### DOCUMENT PASSAGE
* * * * * * *

# thread chasing



## Patrude (Jun 25, 2012)

I been turning some pretty cdecent lidded boxes, lid fit is improving. I been cinsidering to do some with threaded lids. but not quite sure how to go about it. I'm using a Jet Mini lathe, can slow to minimum rpm. any ideas? :dunno:


----------



## DKMD (Jun 25, 2012)

I've dabbled a bit with hand chased threads, and it think it's fun. I've got the Sorby 20tpi set. I usually run my lathe between 350 and 450rpms for chasing threads. Dense woods are best... I've had luck with African blackwood and Aussie mallee burls. Boxwood and lignum vitae are both supposed to be good, but I've never had any. Adding a thin CA, I've managed threads in pear. I've heard of people using Mountain mahogany, dogwood, and holly, but I've never tried those either. A little pastewax before the final few passes with the chaser helps get cleaner threads. Hope that helps!


----------



## NYWoodturner (Jun 25, 2012)

Like David I have dabbled but never fully embraced it. I have the 20 TPI set - but would recommend a coarser Thread. The holly will take threads ok if your chaser is extremely sharp, but I wouldn't rate it as good. Holly also has a lot of movement with moisture which is a bad mix with threads.


----------

* * * * * * *

### SUPPLIED INFORMATION
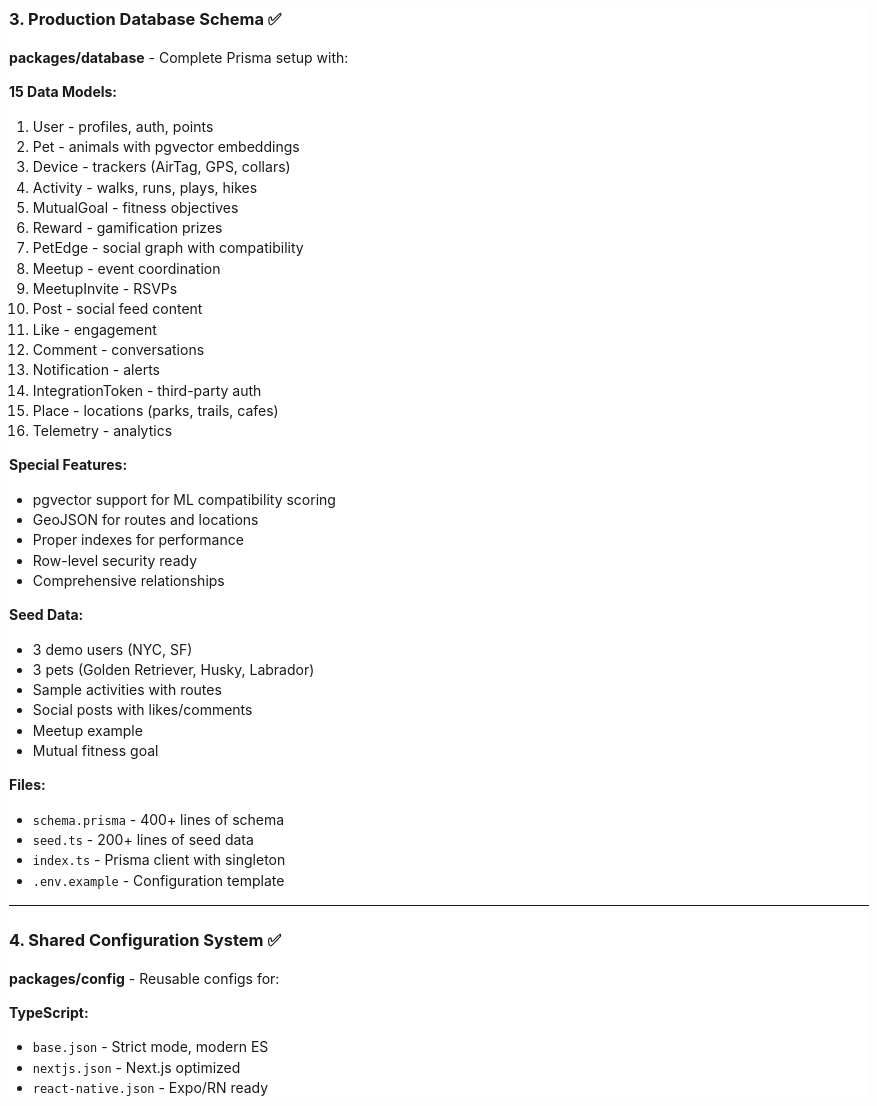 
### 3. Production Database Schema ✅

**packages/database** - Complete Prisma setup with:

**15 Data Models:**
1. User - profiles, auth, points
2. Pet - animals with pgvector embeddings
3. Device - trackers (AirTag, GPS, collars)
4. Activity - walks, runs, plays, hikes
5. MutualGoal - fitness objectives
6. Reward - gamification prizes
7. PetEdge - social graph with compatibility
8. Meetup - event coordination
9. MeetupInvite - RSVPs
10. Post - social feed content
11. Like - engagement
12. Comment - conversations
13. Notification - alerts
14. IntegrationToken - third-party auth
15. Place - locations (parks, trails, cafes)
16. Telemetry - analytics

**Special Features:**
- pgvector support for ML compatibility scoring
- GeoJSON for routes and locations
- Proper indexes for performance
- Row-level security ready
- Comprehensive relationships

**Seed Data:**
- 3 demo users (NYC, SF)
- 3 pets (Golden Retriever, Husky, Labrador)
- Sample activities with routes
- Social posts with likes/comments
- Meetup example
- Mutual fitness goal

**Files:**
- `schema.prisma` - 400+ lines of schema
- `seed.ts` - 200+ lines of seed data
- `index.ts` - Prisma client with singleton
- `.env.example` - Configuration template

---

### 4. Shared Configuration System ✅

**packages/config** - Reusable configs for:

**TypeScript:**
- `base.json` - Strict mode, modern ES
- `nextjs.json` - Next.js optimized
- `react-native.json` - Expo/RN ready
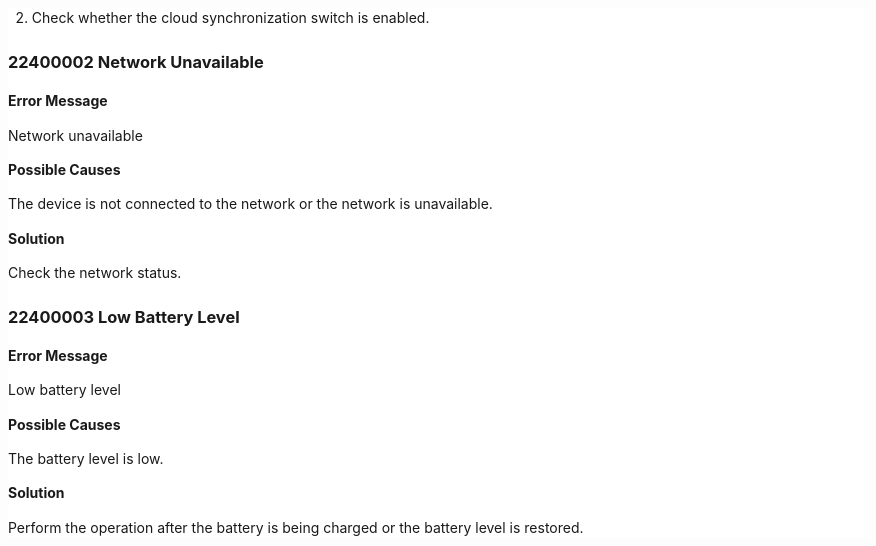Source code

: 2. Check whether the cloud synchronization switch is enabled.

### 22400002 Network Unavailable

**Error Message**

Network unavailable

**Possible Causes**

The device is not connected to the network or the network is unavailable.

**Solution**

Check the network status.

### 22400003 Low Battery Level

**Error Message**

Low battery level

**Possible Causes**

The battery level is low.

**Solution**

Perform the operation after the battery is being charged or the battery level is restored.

* * * * * * *

### TASK SET
(a) Decide whether each statement agrees with the thread chasing discussion, and answer yes or no with the deciding words quoted from it. (i) DKMD runs the lathe between 350 and 450 rpm when chasing threads. (ii) DKMD has cut threads in lignum vitae. (iii) NYWoodturner rates holly as good for taking threads.
(b) Sum up the thread chasing discussion in two sentences.
(c) In the thread chasing discussion, what does DKMD say helps get cleaner threads?

### RESPONSES
(a)
(i) Yes: "I usually run my lathe between 350 and 450rpms for chasing threads."
(ii) No: "Boxwood and lignum vitae are both supposed to be good, but I've never had any."
(iii) No: "The holly will take threads ok if your chaser is extremely sharp, but I wouldn't rate it as good."

(b) Patrude, who turns lidded boxes on a Jet Mini lathe, asks how to make threaded lids. DKMD and NYWoodturner have both tried hand chasing with a 20 TPI set, and they advise dense woods, a lathe speed of 350 to 450 rpm, a little paste wax before the final passes, and possibly a coarser thread, while warning that holly moves a lot with moisture.

(c) A little paste wax before the final few passes with the chaser.